*** Block opens ***

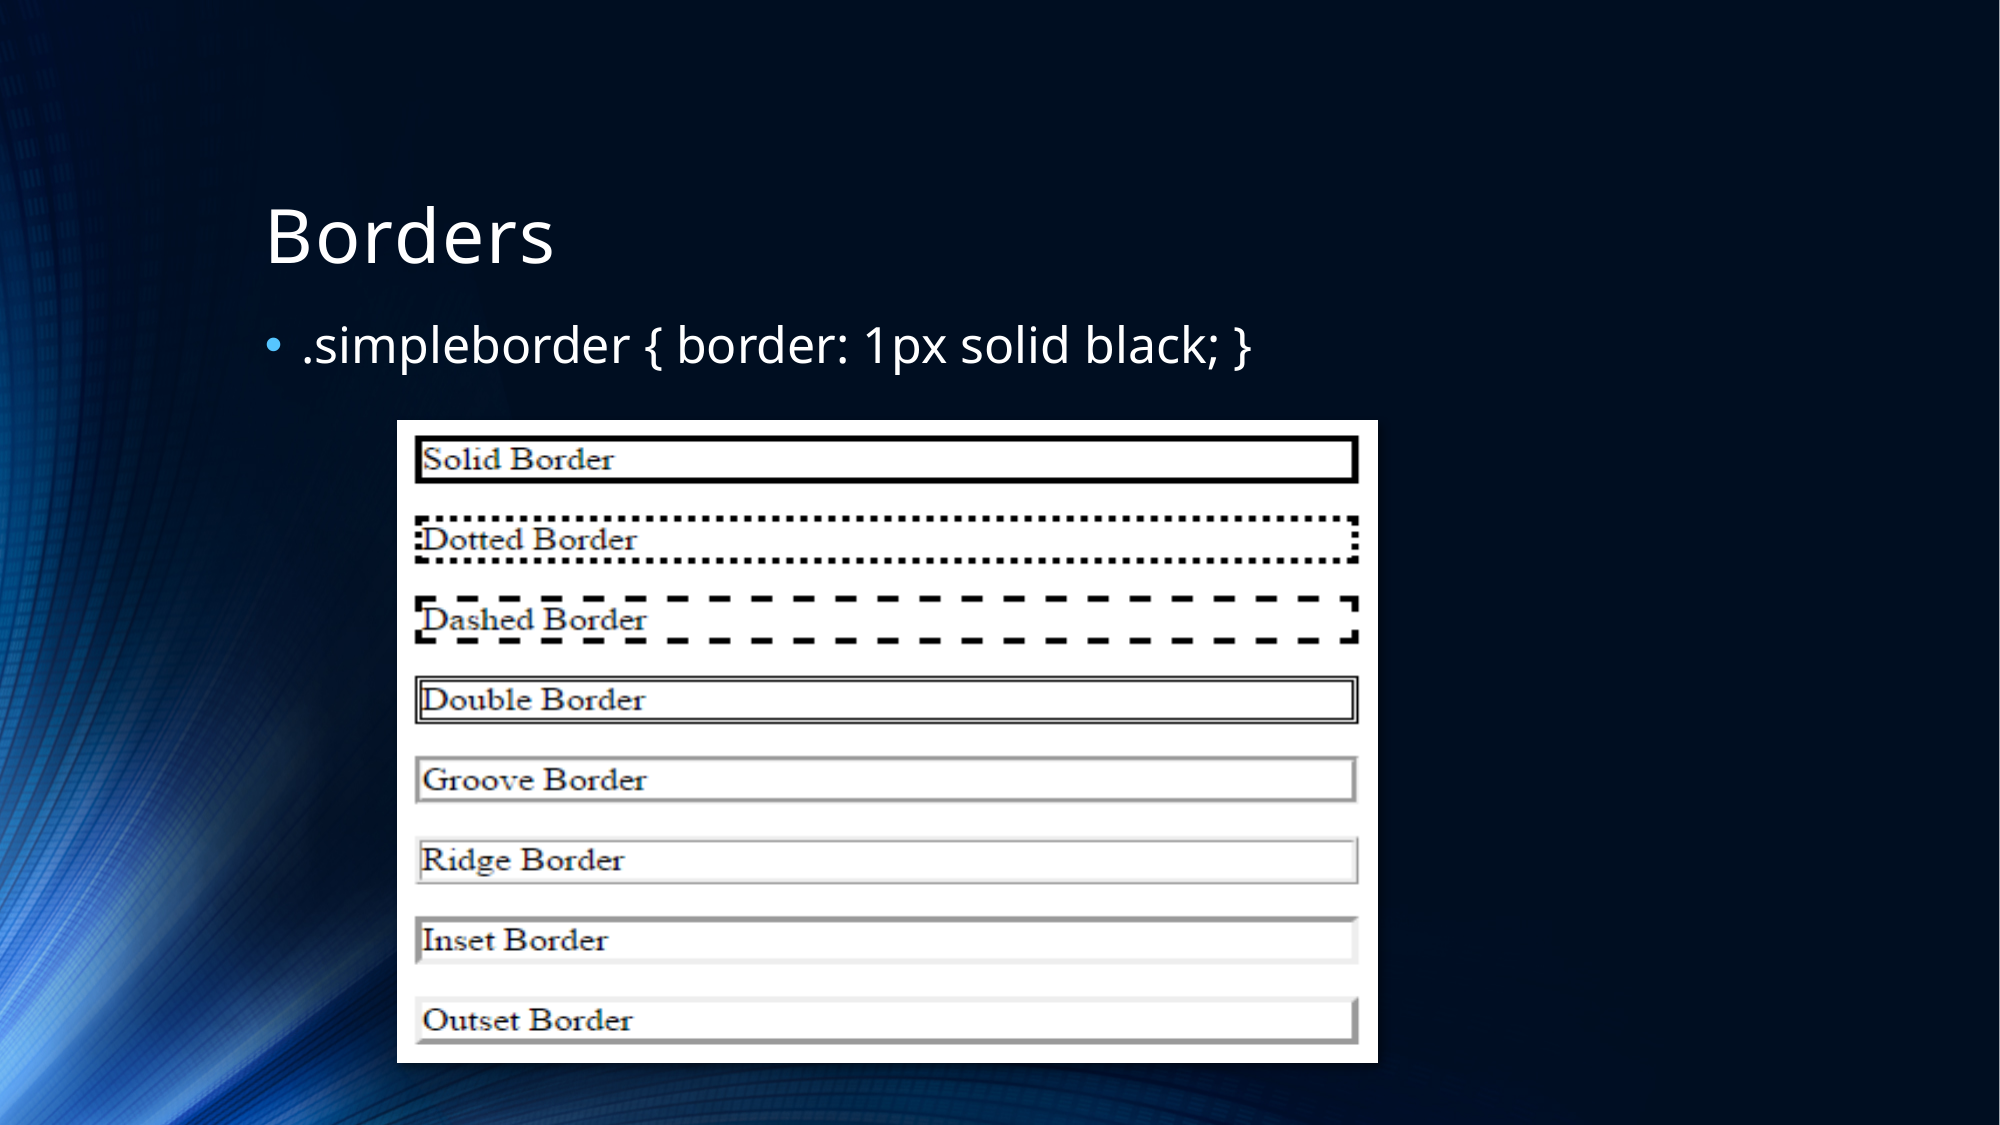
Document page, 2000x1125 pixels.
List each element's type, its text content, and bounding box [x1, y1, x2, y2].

title Borders [249, 62, 1750, 288]
picture [0, 0, 2000, 1125]
list .simpleborder { border: 1px solid black; } [249, 312, 1749, 988]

*** Block closes ***

- WRITTEN TASK: Which lines run from the one containing "List each element's" through the end of the material? Output them exactly.

- SOLUTION FOR THIS TASK:
List each element's type, its text content, and bounding box [x1, y1, x2, y2].

title Borders [249, 62, 1750, 288]
picture [0, 0, 2000, 1125]
list .simpleborder { border: 1px solid black; } [249, 312, 1749, 988]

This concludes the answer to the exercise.